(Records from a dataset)
* * * *
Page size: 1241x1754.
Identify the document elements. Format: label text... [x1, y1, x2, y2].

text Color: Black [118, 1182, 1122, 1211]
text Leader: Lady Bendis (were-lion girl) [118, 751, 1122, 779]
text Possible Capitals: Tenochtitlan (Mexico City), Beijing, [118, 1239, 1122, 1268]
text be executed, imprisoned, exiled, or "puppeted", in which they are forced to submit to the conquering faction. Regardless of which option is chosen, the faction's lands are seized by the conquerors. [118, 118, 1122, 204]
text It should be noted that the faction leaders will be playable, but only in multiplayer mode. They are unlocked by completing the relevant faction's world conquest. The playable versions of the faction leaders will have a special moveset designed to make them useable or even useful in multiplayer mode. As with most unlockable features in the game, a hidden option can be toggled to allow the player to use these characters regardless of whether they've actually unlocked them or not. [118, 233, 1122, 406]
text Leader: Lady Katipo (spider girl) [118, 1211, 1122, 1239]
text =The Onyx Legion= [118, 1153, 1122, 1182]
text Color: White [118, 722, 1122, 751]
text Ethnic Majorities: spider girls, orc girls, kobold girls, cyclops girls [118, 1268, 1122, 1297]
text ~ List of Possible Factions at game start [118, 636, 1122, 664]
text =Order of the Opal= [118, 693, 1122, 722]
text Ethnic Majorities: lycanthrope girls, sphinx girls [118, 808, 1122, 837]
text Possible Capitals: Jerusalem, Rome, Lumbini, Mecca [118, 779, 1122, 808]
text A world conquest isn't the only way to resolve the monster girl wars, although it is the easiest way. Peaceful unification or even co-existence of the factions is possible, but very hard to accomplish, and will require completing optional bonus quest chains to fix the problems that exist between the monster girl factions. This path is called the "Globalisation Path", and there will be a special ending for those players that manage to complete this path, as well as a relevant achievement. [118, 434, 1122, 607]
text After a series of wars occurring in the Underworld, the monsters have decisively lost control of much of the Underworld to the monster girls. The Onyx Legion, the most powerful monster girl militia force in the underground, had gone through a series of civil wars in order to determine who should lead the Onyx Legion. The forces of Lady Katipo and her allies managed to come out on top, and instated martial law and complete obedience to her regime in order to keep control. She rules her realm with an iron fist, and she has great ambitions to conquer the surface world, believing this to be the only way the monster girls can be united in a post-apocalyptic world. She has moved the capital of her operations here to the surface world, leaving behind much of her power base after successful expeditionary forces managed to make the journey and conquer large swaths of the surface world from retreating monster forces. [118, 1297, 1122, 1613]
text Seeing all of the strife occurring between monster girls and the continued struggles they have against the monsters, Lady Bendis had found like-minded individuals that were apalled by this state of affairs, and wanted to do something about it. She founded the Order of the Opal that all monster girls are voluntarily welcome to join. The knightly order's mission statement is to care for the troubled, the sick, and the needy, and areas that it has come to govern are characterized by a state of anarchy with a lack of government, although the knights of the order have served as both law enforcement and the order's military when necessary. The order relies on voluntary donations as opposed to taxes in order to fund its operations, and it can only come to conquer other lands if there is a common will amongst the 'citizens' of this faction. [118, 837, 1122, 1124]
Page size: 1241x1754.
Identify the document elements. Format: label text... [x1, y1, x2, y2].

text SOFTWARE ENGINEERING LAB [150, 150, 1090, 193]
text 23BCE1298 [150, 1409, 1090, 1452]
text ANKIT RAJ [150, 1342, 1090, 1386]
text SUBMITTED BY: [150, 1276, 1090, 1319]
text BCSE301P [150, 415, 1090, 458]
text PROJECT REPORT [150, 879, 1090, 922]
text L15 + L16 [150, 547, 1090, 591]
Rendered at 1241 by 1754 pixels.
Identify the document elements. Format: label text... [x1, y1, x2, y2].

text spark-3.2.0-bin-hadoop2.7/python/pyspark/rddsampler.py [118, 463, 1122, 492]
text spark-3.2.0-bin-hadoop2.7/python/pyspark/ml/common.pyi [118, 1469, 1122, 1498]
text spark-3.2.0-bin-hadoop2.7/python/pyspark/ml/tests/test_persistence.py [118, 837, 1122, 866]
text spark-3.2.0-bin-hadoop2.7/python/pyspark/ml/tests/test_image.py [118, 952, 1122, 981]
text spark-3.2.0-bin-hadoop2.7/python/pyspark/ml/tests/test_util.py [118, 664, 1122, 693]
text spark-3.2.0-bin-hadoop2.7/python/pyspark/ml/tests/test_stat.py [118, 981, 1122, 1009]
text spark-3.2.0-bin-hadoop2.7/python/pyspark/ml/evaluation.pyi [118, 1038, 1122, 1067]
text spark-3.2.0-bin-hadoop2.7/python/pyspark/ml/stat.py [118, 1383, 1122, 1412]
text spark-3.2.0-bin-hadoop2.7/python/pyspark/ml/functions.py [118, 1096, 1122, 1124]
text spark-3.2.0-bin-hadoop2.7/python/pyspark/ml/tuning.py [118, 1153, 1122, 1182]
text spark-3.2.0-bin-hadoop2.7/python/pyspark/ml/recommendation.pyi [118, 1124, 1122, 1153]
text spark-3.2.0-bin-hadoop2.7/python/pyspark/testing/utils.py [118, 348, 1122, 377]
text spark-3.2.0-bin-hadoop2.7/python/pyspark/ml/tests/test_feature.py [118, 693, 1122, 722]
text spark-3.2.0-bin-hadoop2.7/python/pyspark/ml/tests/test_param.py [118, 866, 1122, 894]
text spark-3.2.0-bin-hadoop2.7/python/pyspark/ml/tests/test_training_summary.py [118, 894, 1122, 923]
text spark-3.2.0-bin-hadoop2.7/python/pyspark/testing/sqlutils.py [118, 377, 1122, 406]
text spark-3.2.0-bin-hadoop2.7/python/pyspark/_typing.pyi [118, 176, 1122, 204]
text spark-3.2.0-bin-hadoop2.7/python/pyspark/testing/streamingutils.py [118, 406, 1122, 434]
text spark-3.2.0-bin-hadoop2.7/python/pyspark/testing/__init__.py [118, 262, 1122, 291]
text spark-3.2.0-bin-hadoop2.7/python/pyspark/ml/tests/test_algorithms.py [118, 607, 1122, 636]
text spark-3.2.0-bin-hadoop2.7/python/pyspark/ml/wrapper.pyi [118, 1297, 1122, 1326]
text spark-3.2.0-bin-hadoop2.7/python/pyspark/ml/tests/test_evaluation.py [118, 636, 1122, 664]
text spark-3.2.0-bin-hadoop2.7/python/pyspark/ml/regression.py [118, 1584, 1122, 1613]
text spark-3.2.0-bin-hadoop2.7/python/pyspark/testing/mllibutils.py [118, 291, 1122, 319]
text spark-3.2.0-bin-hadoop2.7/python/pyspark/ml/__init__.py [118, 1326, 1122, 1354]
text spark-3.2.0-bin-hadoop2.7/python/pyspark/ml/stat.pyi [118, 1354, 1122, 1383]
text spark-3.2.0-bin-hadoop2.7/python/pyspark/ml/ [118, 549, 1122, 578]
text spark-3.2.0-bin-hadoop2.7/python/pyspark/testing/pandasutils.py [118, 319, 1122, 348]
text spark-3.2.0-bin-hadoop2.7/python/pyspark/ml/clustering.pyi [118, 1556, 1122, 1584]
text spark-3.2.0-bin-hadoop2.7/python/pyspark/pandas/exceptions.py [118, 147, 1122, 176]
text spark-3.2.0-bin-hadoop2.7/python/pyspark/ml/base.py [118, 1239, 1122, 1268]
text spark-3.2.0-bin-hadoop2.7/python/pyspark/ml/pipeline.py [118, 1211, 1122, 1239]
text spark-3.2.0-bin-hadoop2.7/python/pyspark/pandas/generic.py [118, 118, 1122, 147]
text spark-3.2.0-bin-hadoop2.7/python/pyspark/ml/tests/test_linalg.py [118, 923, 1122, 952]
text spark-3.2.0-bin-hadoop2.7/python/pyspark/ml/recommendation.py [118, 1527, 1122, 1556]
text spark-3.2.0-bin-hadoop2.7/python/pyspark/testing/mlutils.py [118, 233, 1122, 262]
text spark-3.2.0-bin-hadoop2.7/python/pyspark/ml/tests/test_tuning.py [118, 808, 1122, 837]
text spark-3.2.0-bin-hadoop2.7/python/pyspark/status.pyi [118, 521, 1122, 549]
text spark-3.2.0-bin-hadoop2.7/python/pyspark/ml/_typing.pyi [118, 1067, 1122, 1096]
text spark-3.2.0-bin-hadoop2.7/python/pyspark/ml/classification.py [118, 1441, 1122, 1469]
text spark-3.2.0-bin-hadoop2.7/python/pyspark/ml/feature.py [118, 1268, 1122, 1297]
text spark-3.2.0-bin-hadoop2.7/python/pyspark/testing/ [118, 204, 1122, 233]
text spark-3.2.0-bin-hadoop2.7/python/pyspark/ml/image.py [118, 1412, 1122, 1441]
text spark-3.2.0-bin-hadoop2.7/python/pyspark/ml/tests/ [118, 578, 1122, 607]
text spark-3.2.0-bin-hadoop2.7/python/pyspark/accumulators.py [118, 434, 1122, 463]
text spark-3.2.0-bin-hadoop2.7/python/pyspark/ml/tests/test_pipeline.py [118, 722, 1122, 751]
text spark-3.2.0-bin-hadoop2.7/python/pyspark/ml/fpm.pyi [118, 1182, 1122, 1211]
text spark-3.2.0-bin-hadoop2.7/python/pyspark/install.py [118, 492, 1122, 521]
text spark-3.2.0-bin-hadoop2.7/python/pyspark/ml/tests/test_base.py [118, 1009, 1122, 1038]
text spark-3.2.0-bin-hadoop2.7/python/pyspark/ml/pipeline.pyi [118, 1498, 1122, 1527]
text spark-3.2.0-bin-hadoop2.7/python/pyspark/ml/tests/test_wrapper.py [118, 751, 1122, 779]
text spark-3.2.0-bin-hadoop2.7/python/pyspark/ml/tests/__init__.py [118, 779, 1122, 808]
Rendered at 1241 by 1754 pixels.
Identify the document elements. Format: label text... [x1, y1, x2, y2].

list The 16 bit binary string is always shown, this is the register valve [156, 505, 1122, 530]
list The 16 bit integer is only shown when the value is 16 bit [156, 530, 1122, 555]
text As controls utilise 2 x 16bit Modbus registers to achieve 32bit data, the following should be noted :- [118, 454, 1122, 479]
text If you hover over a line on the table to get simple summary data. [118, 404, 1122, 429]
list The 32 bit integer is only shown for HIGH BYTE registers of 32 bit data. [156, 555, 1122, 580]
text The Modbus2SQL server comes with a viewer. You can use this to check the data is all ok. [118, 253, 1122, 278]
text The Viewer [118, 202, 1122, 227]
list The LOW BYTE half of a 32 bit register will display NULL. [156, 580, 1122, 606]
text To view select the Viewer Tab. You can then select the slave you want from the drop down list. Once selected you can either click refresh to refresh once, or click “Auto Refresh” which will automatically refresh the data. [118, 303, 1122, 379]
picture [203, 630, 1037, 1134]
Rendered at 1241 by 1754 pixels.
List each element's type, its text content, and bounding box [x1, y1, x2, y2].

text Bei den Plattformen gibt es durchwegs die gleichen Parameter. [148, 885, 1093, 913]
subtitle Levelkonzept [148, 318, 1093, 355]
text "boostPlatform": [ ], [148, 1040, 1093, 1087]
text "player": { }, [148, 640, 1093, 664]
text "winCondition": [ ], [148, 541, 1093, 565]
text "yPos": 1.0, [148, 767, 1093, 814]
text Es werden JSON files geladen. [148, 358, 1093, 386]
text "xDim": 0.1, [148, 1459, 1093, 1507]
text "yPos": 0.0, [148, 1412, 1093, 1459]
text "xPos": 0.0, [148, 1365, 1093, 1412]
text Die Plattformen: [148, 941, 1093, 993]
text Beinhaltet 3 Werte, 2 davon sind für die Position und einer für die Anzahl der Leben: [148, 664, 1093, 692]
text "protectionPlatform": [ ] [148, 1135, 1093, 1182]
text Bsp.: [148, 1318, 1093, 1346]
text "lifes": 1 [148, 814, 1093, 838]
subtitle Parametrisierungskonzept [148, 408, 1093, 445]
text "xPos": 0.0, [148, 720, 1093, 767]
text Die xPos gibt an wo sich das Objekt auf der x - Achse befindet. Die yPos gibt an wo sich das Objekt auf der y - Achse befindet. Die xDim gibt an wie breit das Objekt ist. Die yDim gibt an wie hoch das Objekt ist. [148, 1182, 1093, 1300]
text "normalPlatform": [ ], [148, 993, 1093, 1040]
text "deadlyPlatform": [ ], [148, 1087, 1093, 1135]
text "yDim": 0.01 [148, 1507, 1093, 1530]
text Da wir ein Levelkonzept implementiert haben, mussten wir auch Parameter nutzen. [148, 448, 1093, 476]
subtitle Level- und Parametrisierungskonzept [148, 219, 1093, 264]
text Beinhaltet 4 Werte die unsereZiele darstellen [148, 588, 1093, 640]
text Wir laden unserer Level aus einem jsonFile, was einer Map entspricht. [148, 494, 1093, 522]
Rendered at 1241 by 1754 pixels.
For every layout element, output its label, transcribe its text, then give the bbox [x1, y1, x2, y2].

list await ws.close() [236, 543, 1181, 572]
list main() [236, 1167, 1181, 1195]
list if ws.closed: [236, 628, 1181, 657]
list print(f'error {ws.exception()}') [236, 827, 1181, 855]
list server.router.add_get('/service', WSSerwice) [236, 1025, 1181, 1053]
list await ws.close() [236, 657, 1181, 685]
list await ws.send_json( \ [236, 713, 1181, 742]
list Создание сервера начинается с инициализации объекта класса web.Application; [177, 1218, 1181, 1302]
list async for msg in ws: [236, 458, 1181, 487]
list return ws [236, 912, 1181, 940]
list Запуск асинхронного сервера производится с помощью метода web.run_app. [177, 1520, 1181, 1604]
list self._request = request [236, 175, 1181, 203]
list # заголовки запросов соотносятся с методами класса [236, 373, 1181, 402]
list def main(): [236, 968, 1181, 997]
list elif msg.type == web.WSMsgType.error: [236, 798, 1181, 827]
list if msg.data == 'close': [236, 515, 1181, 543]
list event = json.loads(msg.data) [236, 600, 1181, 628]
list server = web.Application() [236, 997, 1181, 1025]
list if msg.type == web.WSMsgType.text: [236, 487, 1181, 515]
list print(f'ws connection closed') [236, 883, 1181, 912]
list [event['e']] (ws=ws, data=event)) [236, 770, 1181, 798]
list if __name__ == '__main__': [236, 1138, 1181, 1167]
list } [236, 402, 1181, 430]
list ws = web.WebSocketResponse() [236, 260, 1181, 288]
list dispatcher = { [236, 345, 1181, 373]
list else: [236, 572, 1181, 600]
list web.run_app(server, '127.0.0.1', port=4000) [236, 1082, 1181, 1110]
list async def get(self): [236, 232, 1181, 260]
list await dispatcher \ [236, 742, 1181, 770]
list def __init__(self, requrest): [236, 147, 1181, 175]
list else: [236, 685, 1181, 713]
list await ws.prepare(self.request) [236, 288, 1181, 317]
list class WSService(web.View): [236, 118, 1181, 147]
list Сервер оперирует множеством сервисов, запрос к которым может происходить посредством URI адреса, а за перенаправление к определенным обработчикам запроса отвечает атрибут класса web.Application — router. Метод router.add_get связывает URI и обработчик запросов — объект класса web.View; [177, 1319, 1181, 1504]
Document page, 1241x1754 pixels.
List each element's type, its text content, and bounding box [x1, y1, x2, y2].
* * * *
Select every line of the material above that contains the string "yDim", treating uppercase and lowercase letters as different.

== Correct answer ==
text Die xPos gibt an wo sich das Objekt auf der x - Achse befindet. Die yPos gibt an wo sich das Objekt auf der y - Achse befindet. Die xDim gibt an wie breit das Objekt ist. Die yDim gibt an wie hoch das Objekt ist. [148, 1182, 1093, 1300]
text "yDim": 0.01 [148, 1507, 1093, 1530]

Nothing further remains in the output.